### RECORD EXTRACTS

%%

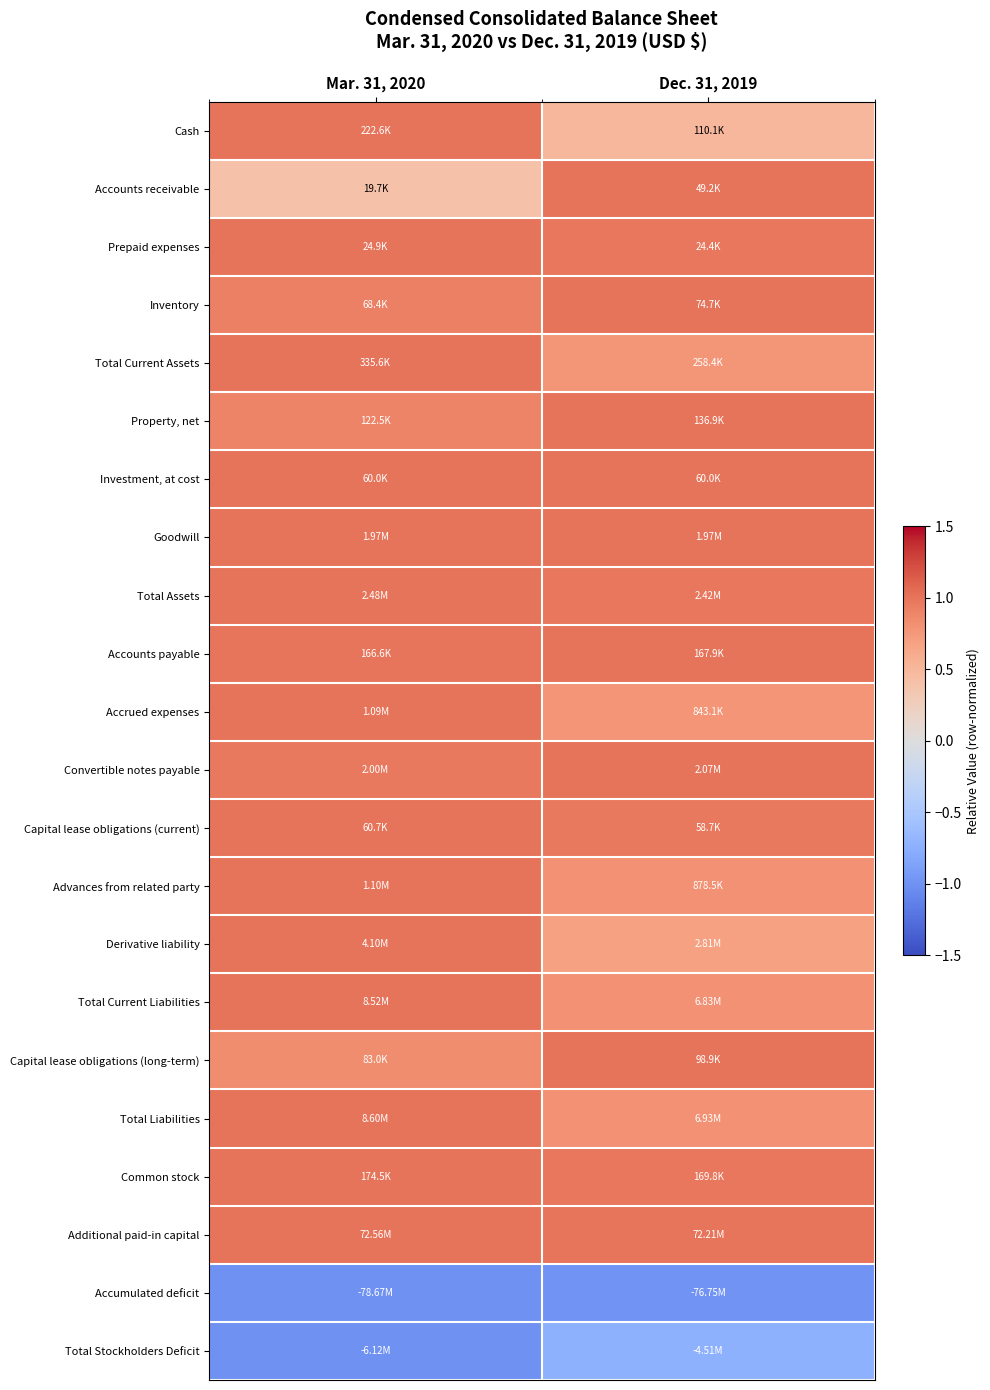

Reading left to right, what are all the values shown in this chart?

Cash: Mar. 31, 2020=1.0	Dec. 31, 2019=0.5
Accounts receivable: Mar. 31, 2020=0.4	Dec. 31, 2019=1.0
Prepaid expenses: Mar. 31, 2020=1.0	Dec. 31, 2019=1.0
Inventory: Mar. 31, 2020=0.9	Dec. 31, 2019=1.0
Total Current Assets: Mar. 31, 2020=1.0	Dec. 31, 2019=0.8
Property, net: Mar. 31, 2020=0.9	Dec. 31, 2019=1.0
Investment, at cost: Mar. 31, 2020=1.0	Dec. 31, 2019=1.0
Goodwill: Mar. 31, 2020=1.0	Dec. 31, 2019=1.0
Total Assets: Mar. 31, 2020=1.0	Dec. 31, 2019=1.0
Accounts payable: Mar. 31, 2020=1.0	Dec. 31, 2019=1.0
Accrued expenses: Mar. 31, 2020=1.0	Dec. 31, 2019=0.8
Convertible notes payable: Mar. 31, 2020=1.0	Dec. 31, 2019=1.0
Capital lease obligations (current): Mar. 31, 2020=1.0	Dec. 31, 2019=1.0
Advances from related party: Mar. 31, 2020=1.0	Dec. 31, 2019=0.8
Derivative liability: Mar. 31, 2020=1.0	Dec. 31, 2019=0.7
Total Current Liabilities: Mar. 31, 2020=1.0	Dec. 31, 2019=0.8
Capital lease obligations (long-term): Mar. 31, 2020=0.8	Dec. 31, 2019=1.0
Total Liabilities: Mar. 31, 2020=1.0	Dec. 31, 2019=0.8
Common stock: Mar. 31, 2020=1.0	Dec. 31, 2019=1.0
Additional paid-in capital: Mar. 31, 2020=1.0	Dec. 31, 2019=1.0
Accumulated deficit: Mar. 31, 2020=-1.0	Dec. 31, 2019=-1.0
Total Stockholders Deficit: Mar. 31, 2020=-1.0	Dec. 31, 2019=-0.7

%%
%%

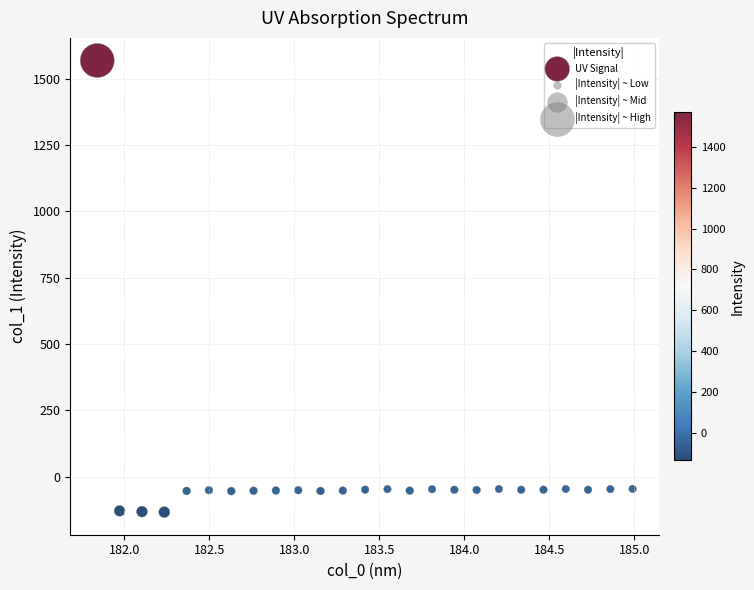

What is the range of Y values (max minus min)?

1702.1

%%

### DIRECTIONS FOR THIS TASK
From the listing above, copy every line that contains the word "Total".

### TASK OUTPUT
Total Current Assets: Mar. 31, 2020=1.0	Dec. 31, 2019=0.8
Total Assets: Mar. 31, 2020=1.0	Dec. 31, 2019=1.0
Total Current Liabilities: Mar. 31, 2020=1.0	Dec. 31, 2019=0.8
Total Liabilities: Mar. 31, 2020=1.0	Dec. 31, 2019=0.8
Total Stockholders Deficit: Mar. 31, 2020=-1.0	Dec. 31, 2019=-0.7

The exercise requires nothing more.